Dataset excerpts
_____

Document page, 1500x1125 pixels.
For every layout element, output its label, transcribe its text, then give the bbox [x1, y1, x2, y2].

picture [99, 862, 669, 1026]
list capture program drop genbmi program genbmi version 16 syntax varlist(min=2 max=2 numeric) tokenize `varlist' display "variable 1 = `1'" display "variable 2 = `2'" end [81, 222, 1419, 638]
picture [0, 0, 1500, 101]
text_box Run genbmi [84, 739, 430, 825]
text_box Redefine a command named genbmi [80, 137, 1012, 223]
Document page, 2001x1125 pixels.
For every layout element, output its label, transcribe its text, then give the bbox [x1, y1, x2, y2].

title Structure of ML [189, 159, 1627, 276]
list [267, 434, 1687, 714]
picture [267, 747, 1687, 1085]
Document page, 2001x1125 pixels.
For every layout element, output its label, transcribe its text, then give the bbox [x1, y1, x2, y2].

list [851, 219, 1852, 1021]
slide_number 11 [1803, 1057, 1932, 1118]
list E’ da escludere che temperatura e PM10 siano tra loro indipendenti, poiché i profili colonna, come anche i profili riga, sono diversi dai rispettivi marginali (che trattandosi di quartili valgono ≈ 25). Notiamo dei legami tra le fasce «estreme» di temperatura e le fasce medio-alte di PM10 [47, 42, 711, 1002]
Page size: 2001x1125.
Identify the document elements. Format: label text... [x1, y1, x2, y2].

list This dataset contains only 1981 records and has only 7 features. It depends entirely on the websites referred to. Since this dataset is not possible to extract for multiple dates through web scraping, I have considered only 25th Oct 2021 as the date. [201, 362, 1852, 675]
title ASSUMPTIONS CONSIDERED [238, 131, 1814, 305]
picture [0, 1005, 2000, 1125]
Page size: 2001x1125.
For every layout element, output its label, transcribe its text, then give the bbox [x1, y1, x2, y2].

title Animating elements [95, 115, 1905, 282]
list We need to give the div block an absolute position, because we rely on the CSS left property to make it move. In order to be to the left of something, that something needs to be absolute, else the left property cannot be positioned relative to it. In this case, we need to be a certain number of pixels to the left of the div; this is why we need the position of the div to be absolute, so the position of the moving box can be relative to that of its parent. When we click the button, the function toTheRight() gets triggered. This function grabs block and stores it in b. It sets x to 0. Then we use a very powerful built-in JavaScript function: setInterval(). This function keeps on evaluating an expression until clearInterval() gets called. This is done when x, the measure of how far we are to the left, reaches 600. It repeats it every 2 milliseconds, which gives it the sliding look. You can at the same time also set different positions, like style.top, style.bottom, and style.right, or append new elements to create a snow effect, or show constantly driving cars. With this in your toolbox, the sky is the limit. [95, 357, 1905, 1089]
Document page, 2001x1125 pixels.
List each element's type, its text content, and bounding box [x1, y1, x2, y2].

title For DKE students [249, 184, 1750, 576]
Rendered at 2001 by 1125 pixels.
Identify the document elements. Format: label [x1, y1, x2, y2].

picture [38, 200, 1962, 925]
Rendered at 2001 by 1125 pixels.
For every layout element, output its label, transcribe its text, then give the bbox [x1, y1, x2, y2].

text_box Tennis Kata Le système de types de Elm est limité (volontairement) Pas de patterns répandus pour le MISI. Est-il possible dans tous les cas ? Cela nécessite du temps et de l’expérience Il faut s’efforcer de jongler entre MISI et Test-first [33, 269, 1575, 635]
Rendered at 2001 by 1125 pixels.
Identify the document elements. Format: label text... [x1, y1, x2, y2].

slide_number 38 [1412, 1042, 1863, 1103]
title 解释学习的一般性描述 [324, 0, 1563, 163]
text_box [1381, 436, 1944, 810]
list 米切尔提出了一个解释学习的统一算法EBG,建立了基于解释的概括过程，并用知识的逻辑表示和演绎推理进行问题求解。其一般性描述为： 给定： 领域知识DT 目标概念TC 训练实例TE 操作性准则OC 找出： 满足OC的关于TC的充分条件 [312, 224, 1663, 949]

_____

- **WHAT THE TASK REQUIRES**
Set every entry down verbatim.

- **REPLY TO THE EXERCISE**
Document page, 1500x1125 pixels.
For every layout element, output its label, transcribe its text, then give the bbox [x1, y1, x2, y2].

picture [99, 862, 669, 1026]
list capture program drop genbmi program genbmi version 16 syntax varlist(min=2 max=2 numeric) tokenize `varlist' display "variable 1 = `1'" display "variable 2 = `2'" end [81, 222, 1419, 638]
picture [0, 0, 1500, 101]
text_box Run genbmi [84, 739, 430, 825]
text_box Redefine a command named genbmi [80, 137, 1012, 223]
Document page, 2001x1125 pixels.
For every layout element, output its label, transcribe its text, then give the bbox [x1, y1, x2, y2].

title Structure of ML [189, 159, 1627, 276]
list [267, 434, 1687, 714]
picture [267, 747, 1687, 1085]
Document page, 2001x1125 pixels.
For every layout element, output its label, transcribe its text, then give the bbox [x1, y1, x2, y2].

list [851, 219, 1852, 1021]
slide_number 11 [1803, 1057, 1932, 1118]
list E’ da escludere che temperatura e PM10 siano tra loro indipendenti, poiché i profili colonna, come anche i profili riga, sono diversi dai rispettivi marginali (che trattandosi di quartili valgono ≈ 25). Notiamo dei legami tra le fasce «estreme» di temperatura e le fasce medio-alte di PM10 [47, 42, 711, 1002]
Page size: 2001x1125.
Identify the document elements. Format: label text... [x1, y1, x2, y2].

list This dataset contains only 1981 records and has only 7 features. It depends entirely on the websites referred to. Since this dataset is not possible to extract for multiple dates through web scraping, I have considered only 25th Oct 2021 as the date. [201, 362, 1852, 675]
title ASSUMPTIONS CONSIDERED [238, 131, 1814, 305]
picture [0, 1005, 2000, 1125]
Page size: 2001x1125.
For every layout element, output its label, transcribe its text, then give the bbox [x1, y1, x2, y2].

title Animating elements [95, 115, 1905, 282]
list We need to give the div block an absolute position, because we rely on the CSS left property to make it move. In order to be to the left of something, that something needs to be absolute, else the left property cannot be positioned relative to it. In this case, we need to be a certain number of pixels to the left of the div; this is why we need the position of the div to be absolute, so the position of the moving box can be relative to that of its parent. When we click the button, the function toTheRight() gets triggered. This function grabs block and stores it in b. It sets x to 0. Then we use a very powerful built-in JavaScript function: setInterval(). This function keeps on evaluating an expression until clearInterval() gets called. This is done when x, the measure of how far we are to the left, reaches 600. It repeats it every 2 milliseconds, which gives it the sliding look. You can at the same time also set different positions, like style.top, style.bottom, and style.right, or append new elements to create a snow effect, or show constantly driving cars. With this in your toolbox, the sky is the limit. [95, 357, 1905, 1089]
Document page, 2001x1125 pixels.
List each element's type, its text content, and bounding box [x1, y1, x2, y2].

title For DKE students [249, 184, 1750, 576]
Rendered at 2001 by 1125 pixels.
Identify the document elements. Format: label [x1, y1, x2, y2].

picture [38, 200, 1962, 925]
Rendered at 2001 by 1125 pixels.
For every layout element, output its label, transcribe its text, then give the bbox [x1, y1, x2, y2].

text_box Tennis Kata Le système de types de Elm est limité (volontairement) Pas de patterns répandus pour le MISI. Est-il possible dans tous les cas ? Cela nécessite du temps et de l’expérience Il faut s’efforcer de jongler entre MISI et Test-first [33, 269, 1575, 635]
Rendered at 2001 by 1125 pixels.
Identify the document elements. Format: label text... [x1, y1, x2, y2].

slide_number 38 [1412, 1042, 1863, 1103]
title 解释学习的一般性描述 [324, 0, 1563, 163]
text_box [1381, 436, 1944, 810]
list 米切尔提出了一个解释学习的统一算法EBG,建立了基于解释的概括过程，并用知识的逻辑表示和演绎推理进行问题求解。其一般性描述为： 给定： 领域知识DT 目标概念TC 训练实例TE 操作性准则OC 找出： 满足OC的关于TC的充分条件 [312, 224, 1663, 949]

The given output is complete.